Essa ligação que eu recebia, as vezes a última por falta de perspectiva, as vezes o início de uma nova vida, em todos os momentos procurávamos: sentir a dor do outro como se fosse a nossa. Não era empatia. Era alteridade, muito mais que empatia. Sentir e pensar nas coisas que estávamos ouvindo e, agir em relação a nossa fala com a pessoa.
Nós podíamos tudo quando falávamos com o outro, menos: aconselhar, investigar e julgar. Não podíamos aconselhar pois, com muita humildade, sabemos que não somos nada nesse mundo. Apenas mais um ser humano. Não podíamos investigar quem era pessoa que estava nos ligando e nem os seus motivos pois, o resultado da investigação não mudaria nosso sentimento de ajudar o outro. A investigação só tomaria tempo. Não poderíamos julgar pois, qualquer que fosse o julgamento ele seria falso e não ajudaria em nada. Emitir juízo de valor nesse momento é ter a presunção de que sabemos a resposta sobre a vida em si. O que nos sobrava era ouvir com uma escuta ativa e com o coração nos ouvidos.
Carl Roger (1902-1987) psicólogo americano dizia: “Se posso proporcionar um certo tipo de relação, o outro descobrirá dentro de si mesmo a capacidade de utilizar aquela relação para crescer, e mudança e desenvolvimento pessoal ocorrerão”.
É nisso que acreditávamos para manter a pessoa na linha falando com a gente como se estivesse falando com seu melhor amigo/amiga. Ao aceitar o outro dentro da sua condição atual, desenvolvíamos uma relação de alteridade e consideração positiva.
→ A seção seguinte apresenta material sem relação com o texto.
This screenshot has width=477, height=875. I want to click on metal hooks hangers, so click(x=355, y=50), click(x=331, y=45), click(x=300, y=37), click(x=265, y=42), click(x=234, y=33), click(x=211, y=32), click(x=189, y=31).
Entendemos que os seres humanos necessitam de aceitação, e quando esta lhes é dada, movem-se em direção à autorrealização que são as condições necessárias e suficientes para o crescimento humano.
Não sei quantas vidas eu ajudei a salvar, ou quantas vidas eu perdi. Não fazíamos esse cálculo. A única coisa que sei é que me dediquei com toda a minha energia, alteridade em cada atendimento que fiz. Chorei, ri e refleti em cada ligação. Fui fundo na minha alma para tocar a alma do outro. Tenho certeza de que foi o melhor trabalho da minha vida. Um trabalho acima de tudo ético. Se você puder, experimente!